In the Laboratory of Genome Integrity, Dr. Callen has made numerous seminal contributions to the field of DNA damage and repair. Briefly, she described a new role of the ataxia telangiectasia protein (ATM) in generating chromosomal translocations and causing cancers. She found that in the absence of ATM, DNA damage in cells is not eliminated but rather persists. This work helped explain why there is a high rate of cancer associated with mutations in ataxia telangiectasia. Subsequently, she took this work a step further with her discovery that ATM does not act alone but rather works redundantly with another protein called DNA-PK, which together coordinately repair DNA breaks and prevent tumorigenesis.

Recently, the major thrust of Dr. Callen’s work has been trying to understand how altering the balance between DNA repair pathways can be exploited to overcome acquired resistance in breast cancer treatment. In this regard, she was able to demonstrate that the HR (homologous recombination) and NHEJ (non-homologous end joining) DNA repair pathways compete to process DNA breaks that arise during DNA replication and that shifting the balance towards HR can be a critical driver of chemo-resistance in BRCA1/2 mutated cancers. Overall, Dr. Callen's work has had great impact on the DNA repair and cancer biology fields. 

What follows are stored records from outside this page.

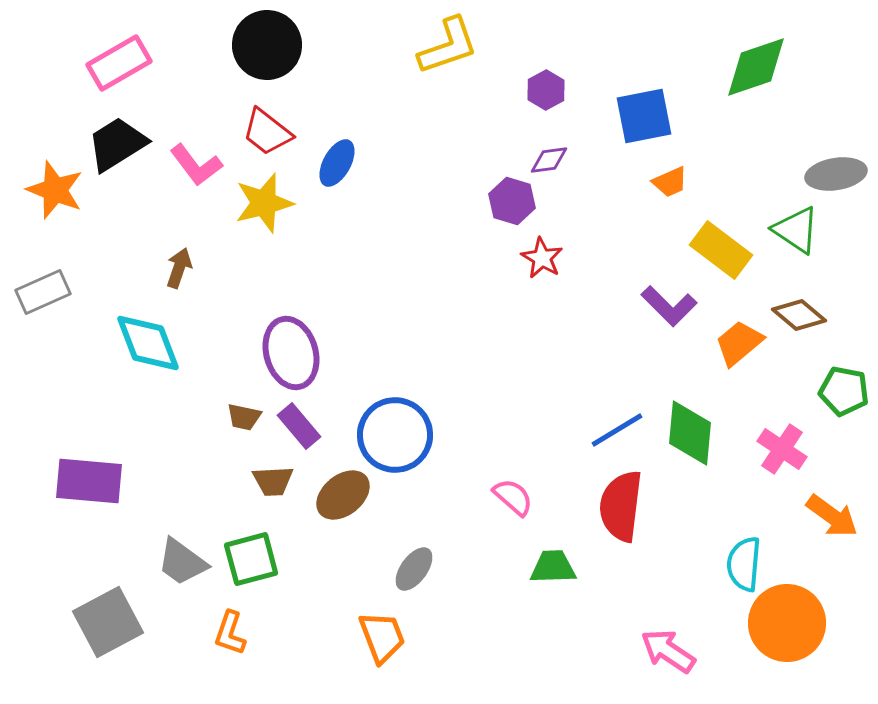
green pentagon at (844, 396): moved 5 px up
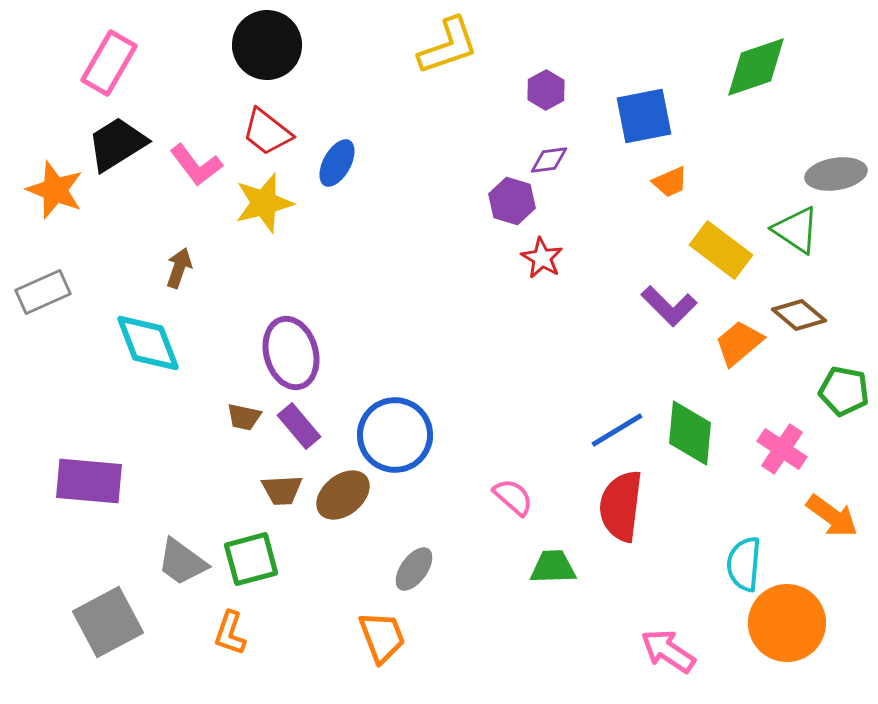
pink rectangle at (119, 63): moved 10 px left; rotated 30 degrees counterclockwise
brown trapezoid at (273, 481): moved 9 px right, 9 px down
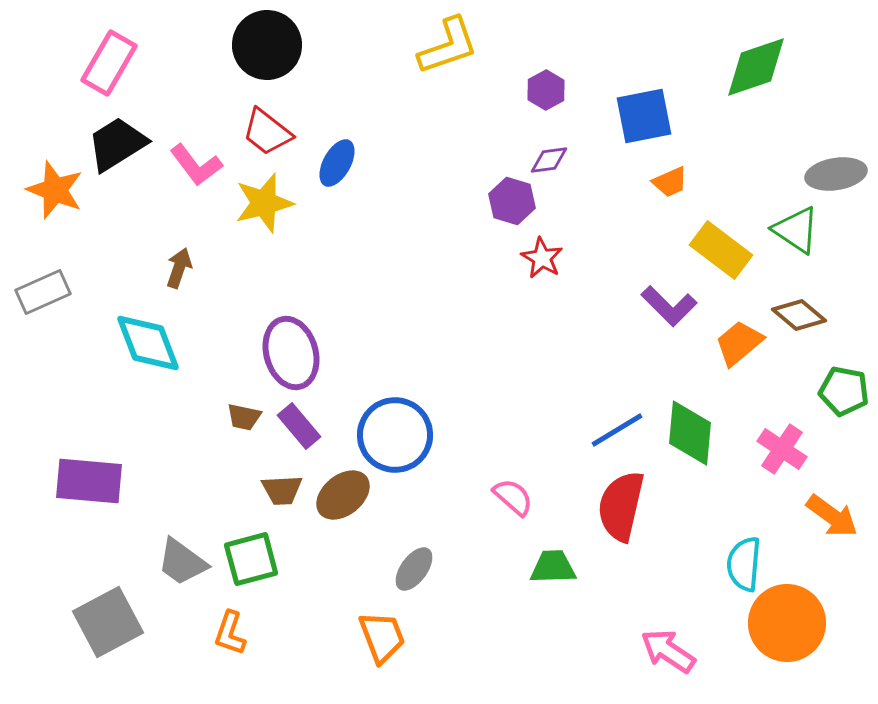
red semicircle at (621, 506): rotated 6 degrees clockwise
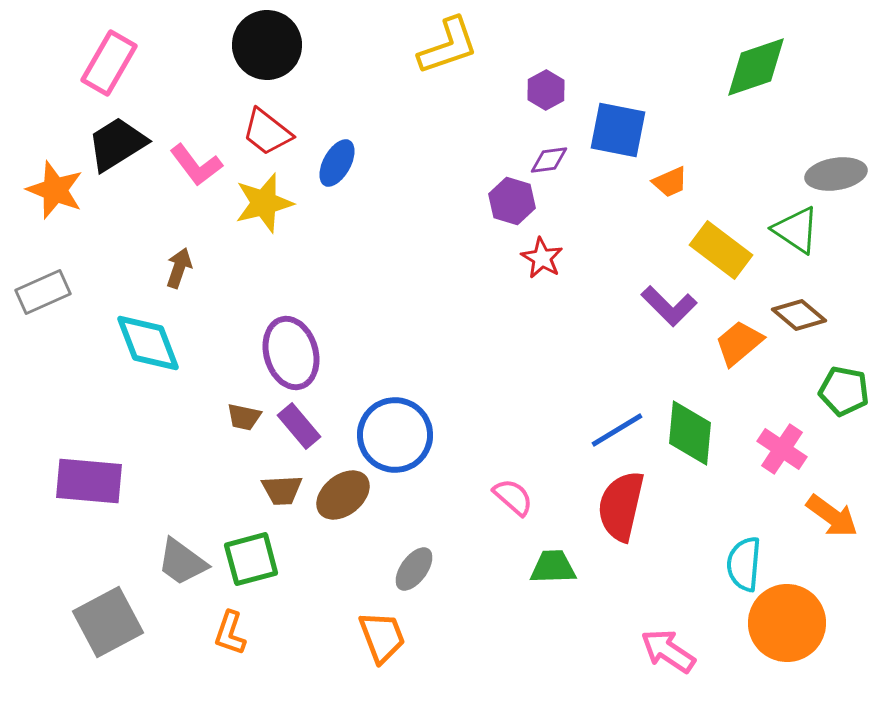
blue square at (644, 116): moved 26 px left, 14 px down; rotated 22 degrees clockwise
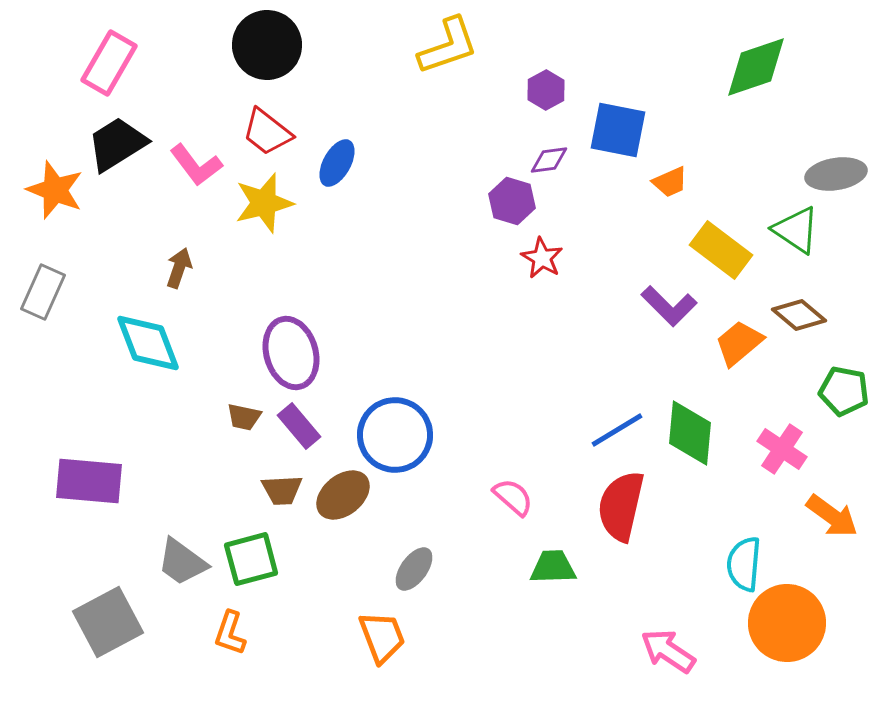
gray rectangle at (43, 292): rotated 42 degrees counterclockwise
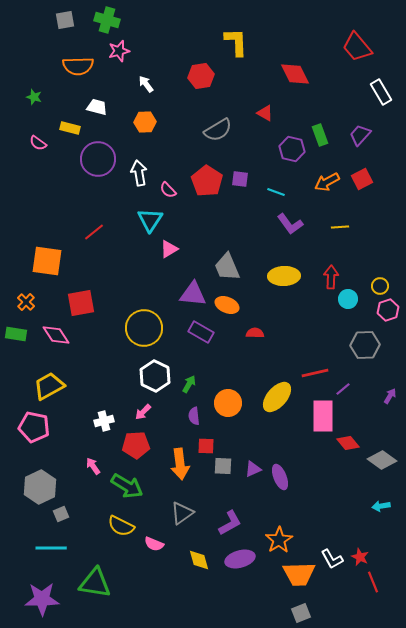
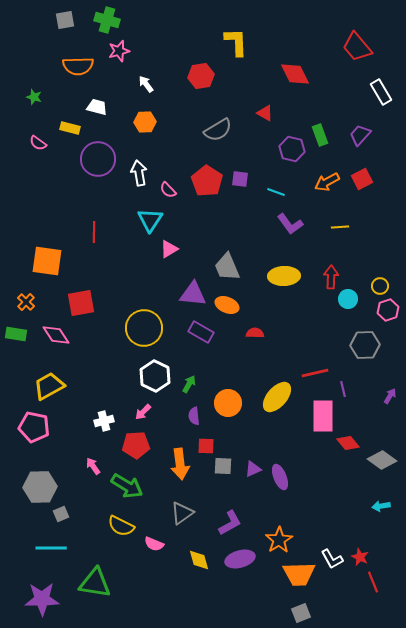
red line at (94, 232): rotated 50 degrees counterclockwise
purple line at (343, 389): rotated 63 degrees counterclockwise
gray hexagon at (40, 487): rotated 24 degrees clockwise
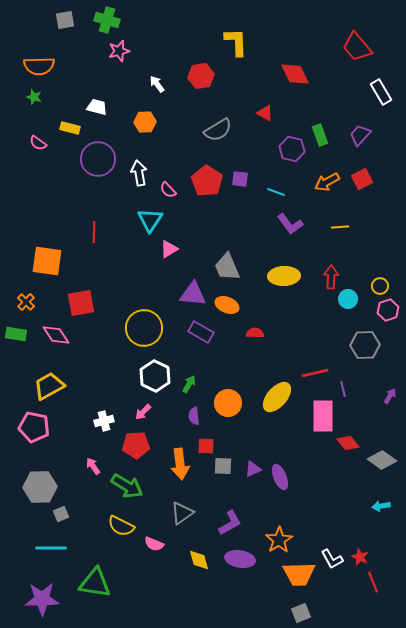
orange semicircle at (78, 66): moved 39 px left
white arrow at (146, 84): moved 11 px right
purple ellipse at (240, 559): rotated 24 degrees clockwise
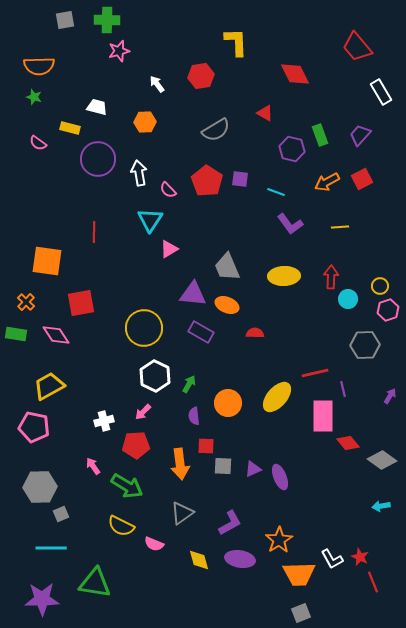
green cross at (107, 20): rotated 15 degrees counterclockwise
gray semicircle at (218, 130): moved 2 px left
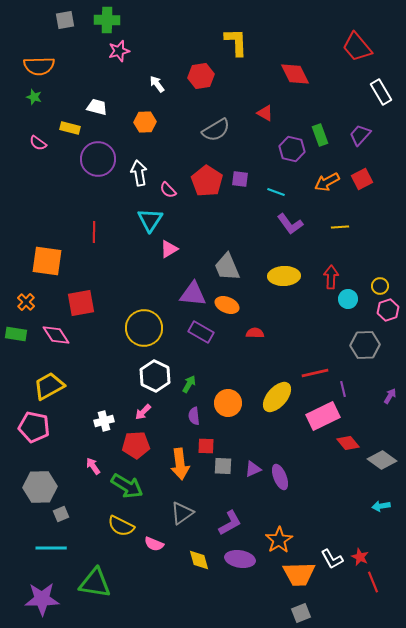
pink rectangle at (323, 416): rotated 64 degrees clockwise
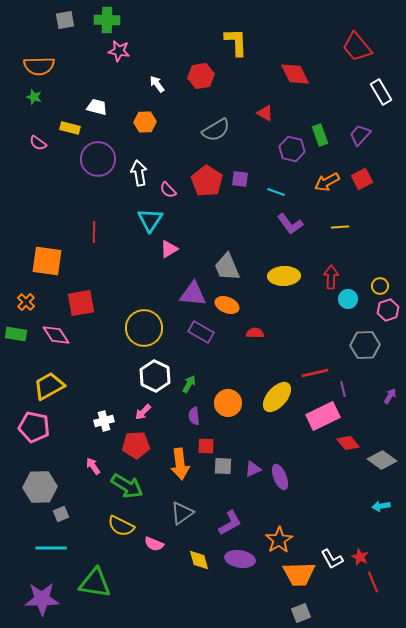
pink star at (119, 51): rotated 25 degrees clockwise
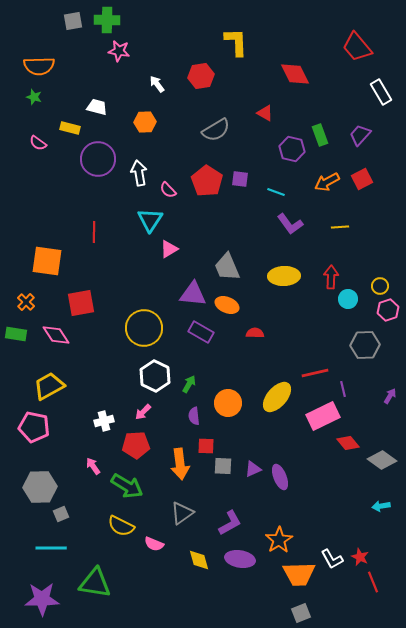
gray square at (65, 20): moved 8 px right, 1 px down
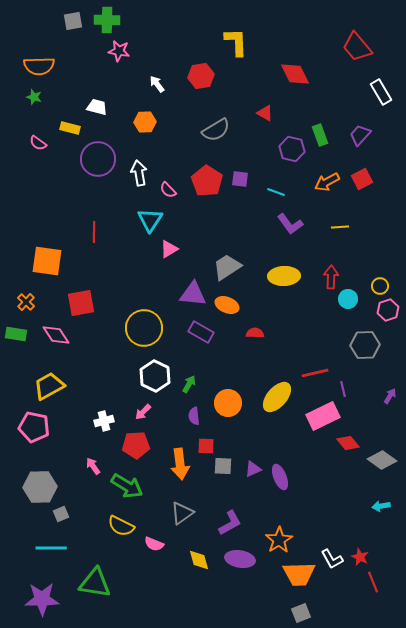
gray trapezoid at (227, 267): rotated 80 degrees clockwise
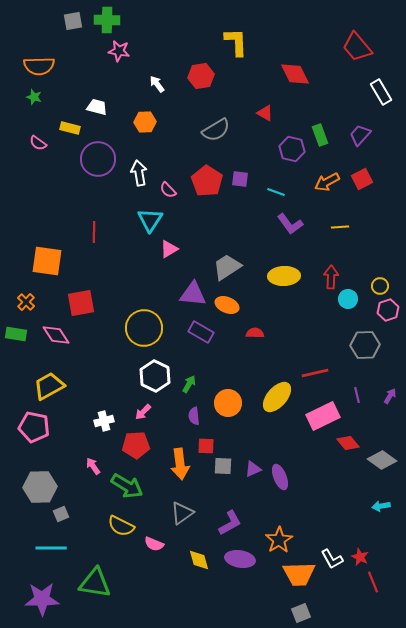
purple line at (343, 389): moved 14 px right, 6 px down
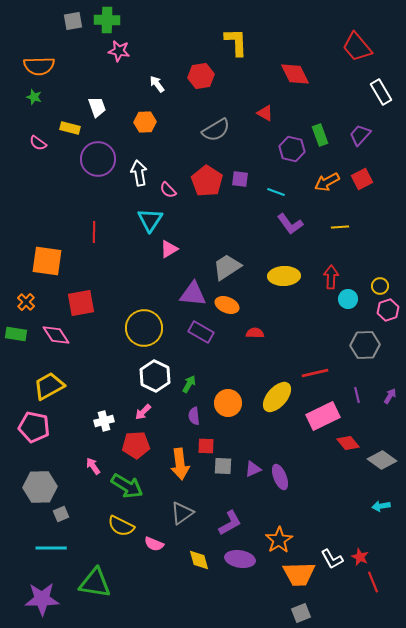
white trapezoid at (97, 107): rotated 55 degrees clockwise
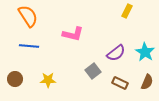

Her work has shed some light on the etiology and accumulation of chromosomal translocations in cells and how they drive to cancer. Following these studies, Dr. Callen discovered redundant functions in DNA repair and in the activation of the major p53 tumor suppressor. More recently, Dr. Callen has focused her research on the link between genome instability and breast cancer caused by hereditary mutations in BRCA1, having her observations opened up therapeutic windows for second line chemotherapies in BRCA1 tumors that are resistant to novel anti-cancer treatments.

More recently, Dr. Callen has been involved together with other colleagues at LGI, in the development of a state-of-the-art Double Strand Break (DSB) genome-wide mapping method (END-seq) that has been successfully deployed within LGI to address a wide-ranging set of questions from genome-editing specificities of nucleases to the role of DSBs in genome organization to the mapping and characterization of replication origins. The impact of this novel, and much needed, technique has been demonstrated by its immediate and successful adoption by many CCR, NCI labs and indeed laboratories around the world that are interested in understanding the cause and consequence and the underlying mechanisms of DNA damage and repair.